Justru Allah sedang memberikannya ujian agar dia sabar, dan harus yakin pertolongan Allah akan datang tepat pada waktunya.

"Sudahlah Yun, berdiri." Ucap Bu Tari sambil mengangkat tubuh Yuni yang berada di lantai. Mata Bu Tari juga nampak berkaca-kaca. Anak seusia Yuni harusnya sedang menikmati masa muda dan bersenang-senang dengan temannya, namun Yuni harus melupakan itu semua karena tuntutan keluarga.

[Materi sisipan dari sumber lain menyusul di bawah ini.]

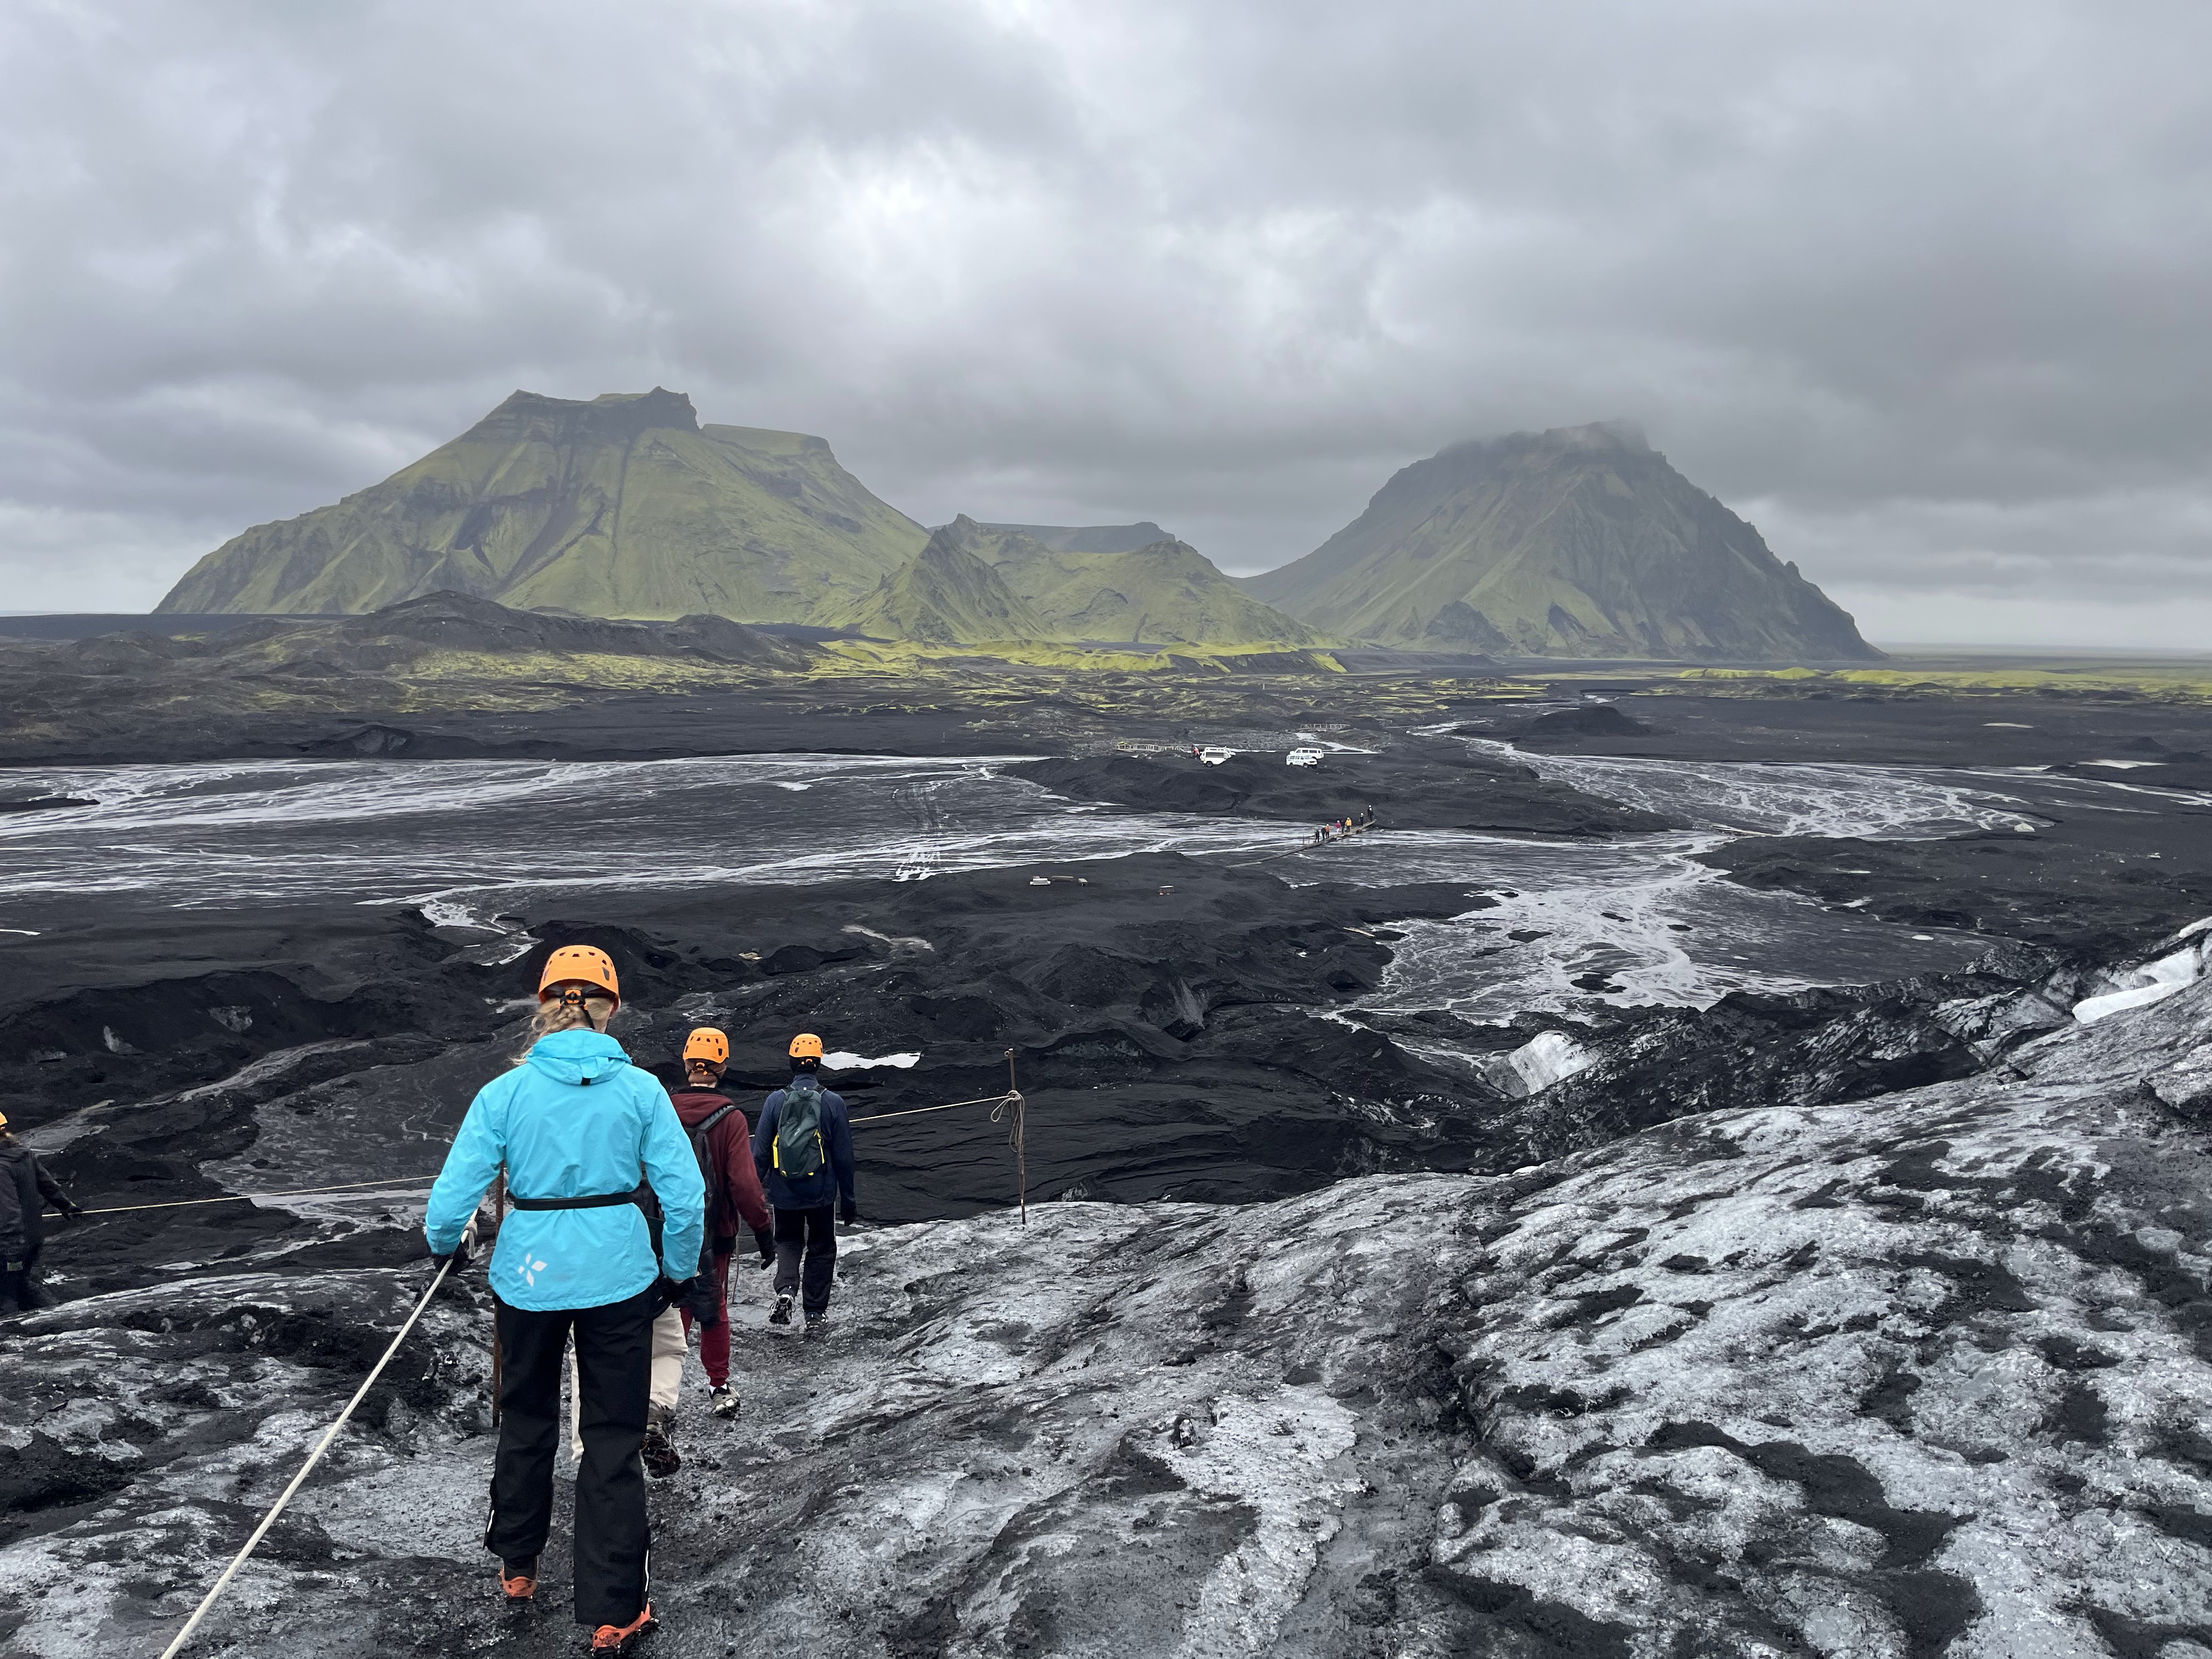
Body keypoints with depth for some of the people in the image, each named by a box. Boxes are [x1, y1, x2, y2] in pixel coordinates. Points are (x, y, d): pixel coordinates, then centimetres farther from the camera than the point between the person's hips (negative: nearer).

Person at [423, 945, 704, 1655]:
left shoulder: (505, 1091, -8)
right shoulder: (641, 1088, -9)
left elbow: (454, 1193, -6)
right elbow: (684, 1194, -10)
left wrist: (446, 1244, 16)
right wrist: (678, 1271, 7)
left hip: (528, 1275, 1)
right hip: (619, 1277, -1)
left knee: (527, 1423, 24)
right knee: (614, 1441, 9)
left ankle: (517, 1568, 41)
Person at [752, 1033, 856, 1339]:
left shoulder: (776, 1100, -7)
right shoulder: (832, 1102, -8)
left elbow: (760, 1151, -4)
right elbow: (843, 1157, -3)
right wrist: (848, 1198, 6)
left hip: (784, 1192, 1)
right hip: (821, 1192, -1)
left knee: (788, 1241, 22)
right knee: (821, 1248, 15)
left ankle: (785, 1290, -3)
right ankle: (815, 1314, 16)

"Alhamdulilah, terima kasih banyak Bu. Aku tidak tahu lagi apa yang harus aku ucapkan sama Ibu Tari. Ibu sangat baik sekali terhadapku." Ujar Yuni sambil terus menyeka air matanya yang terus berjatuhan di pipinya.

"Sama-sama Yun, sekarang kamu cepat pulang dan berikan makanan itu untuk orangtuamu." Ucap Bu Tari sambil mengelus rambut Yuni.

Rafael yang sejak tadi hanya terdiam menyaksikan Yuni nampak begitu bahagia biarpun diberikan sekecil uang dari Maminya merasa terenyuh. Begitu malangnya nasib gadis yang ada di hapadannya, dia akhirnya tersadar apa yang dia miliki sekarang wajib dia syukuri dan tidak lupa untuk tidak menghambur-hamburkan uang untuk yang tidak perlu.

"Kalau begitu saya pulang dulu ya, Bu. Sekali lagi saya ucapkan terima kasih banyak." Ucap Yuni sambil menciumi punggung tangan Bu Tari.

Tiba-tiba saja Bu Tari berkata.

"Rafa, kamu antarkan Yuni pulang kerumahnya. Karena ini sudah malam, Mami takut terjadi apa-apa kalau Yuni dibiarkan pulang sendiri." Ujar Bu Tari yang membuat Yuni dan Rafael sama - sama terkejut.